Temporal progression of neighbourhood organisation in the director-organisation affiliation networks.

It is striking that while the company network maintained similar levels of neighbourhood organisation throughout the period, the neighbourhood organisation of the director network steadily decreased throughout the period from roughly 0.8 down to around 0.4 (coinciding with company network levels) by mid 2008 where it stayed until the end of the sampling. No particular trends were notice in either of the configuration models. Looking more closely at the director network trend, it was apparent that the decrease in neighbourhood organisation appeared almost stepwise in two year cycles with steps down around May 2004, 2006 and 2008. This validates the hypothesis that the overhaul in directorships in a short space of time contributed to a substantial disruption to the neighbourhood organisation of the network. Although it is beyond the scope of this study, it would be of interest to seek out explanations for this trend as well as possible correlations with this phenomenon and other factors.

Limitations and Future Work

There is significant scope to extend and improve on these proposed methods. A lot of the methods developed here depend on comparing nodes of the same degree, however it would be of great relevance to have this property more relaxed so that comparisons can be done across nodes of similar but not necessarily identical degrees. This is particularly the case for real-world and configuration models where the greater spontaneity of connections means that nodes which exhibit similar properties may differ in degree by one or two connections. Furthermore, this may help to create more reliable indices with less variability within populations.

We demonstrated a link between neighbourhood degree sequences and Weisfeiler-Lehman graph subtree kernels25 which provide powerful graph learning results26 based on long-standing graph isomorphism results23. It would be of high interest to undertake a detailed study of the relevance of the neighbourhood degree sequence analyses for interpreting the embedding space of these graph classification approaches as network phenomena.

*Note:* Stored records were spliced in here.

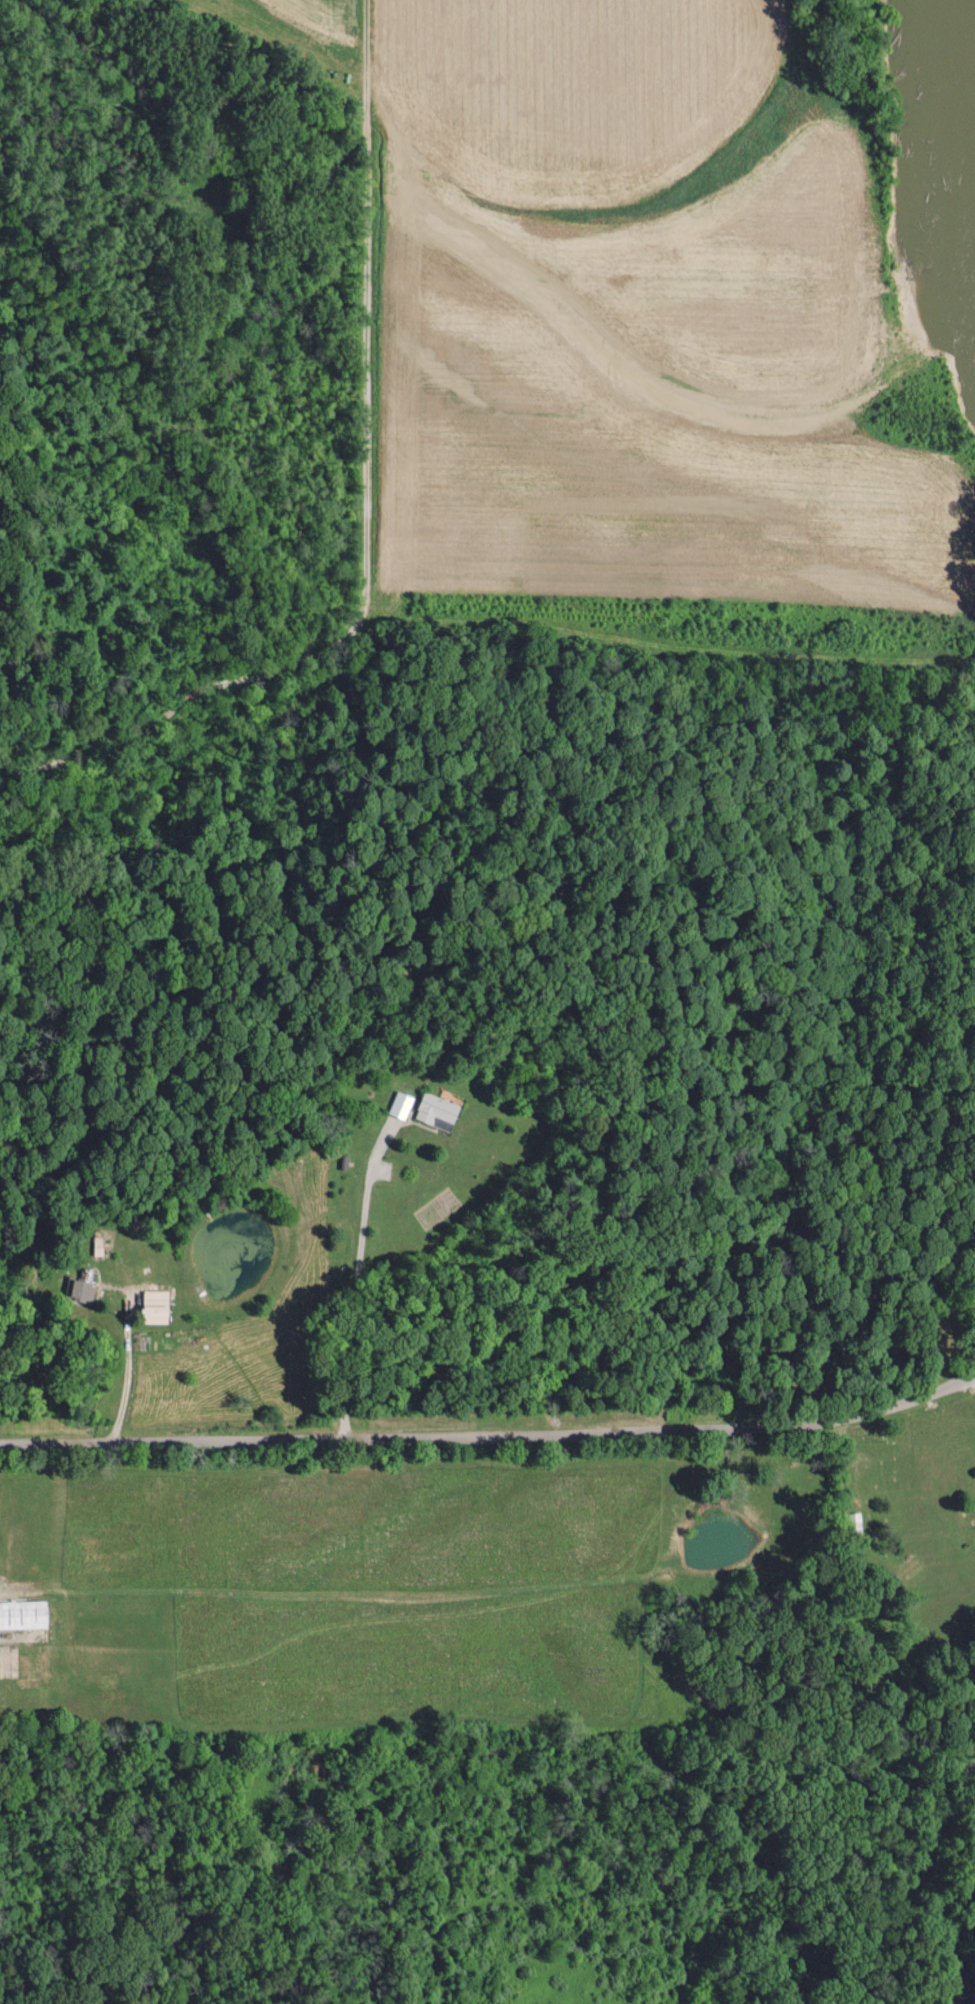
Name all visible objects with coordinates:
building: (399, 1105)
building: (436, 1111)
road: (355, 1285)
building: (81, 1290)
building: (155, 1307)
road: (973, 1372)
road: (124, 1375)
road: (493, 1435)
building: (854, 1522)
building: (23, 1614)

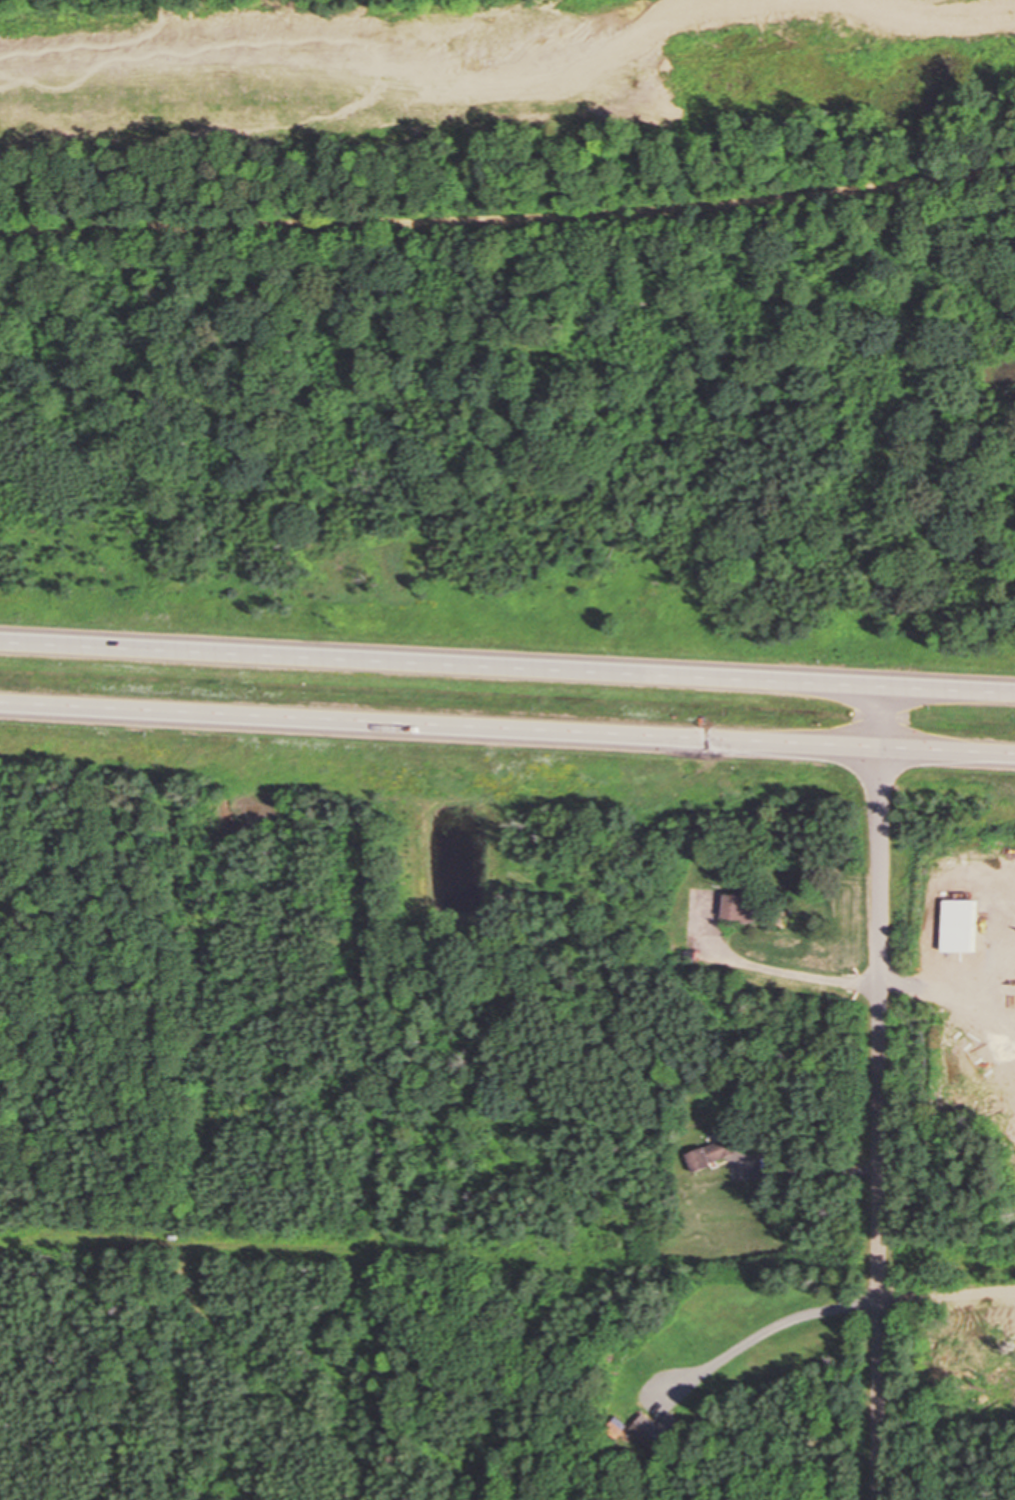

At the same time, this link hints that analysing the diversity and structure of neighbourhood degree sequences within a network– such as hierarchical complexity and neighbourhood organisation– is indeed a very powerful and efficient way to describe the topological similarity within a network. Further detailed work is required to substantiate this conjecture.


We introduced several methods to understand complex networks through neighbourhood degree sequences. These targeted key concepts such as similarity and symmetry, organisation, complexity and heterogeneity. The developed network indices were not found to be strongly correlated with each other nor with classical network indices over 215 real world networks, indicating that neighbourhood degree sequences offer a rich and unique branch of analysis. We found that neighbourhood similarity and neighbourhood organisation were consistent general characteristics of complex networks. Evidence suggested that the hierarchical complexity evident in the human brain was not a general property of animal connectomes. Also, neighbourhood organisation was found to decrease over time in a company director network where the composition of directors went through major alterations, while neighbourhood organisation in the company network remained steady. It is expected that this study will act as a springboard for new methods and applications relating to neighbourhood degree sequences, revealing important insights into networks across various disciplines.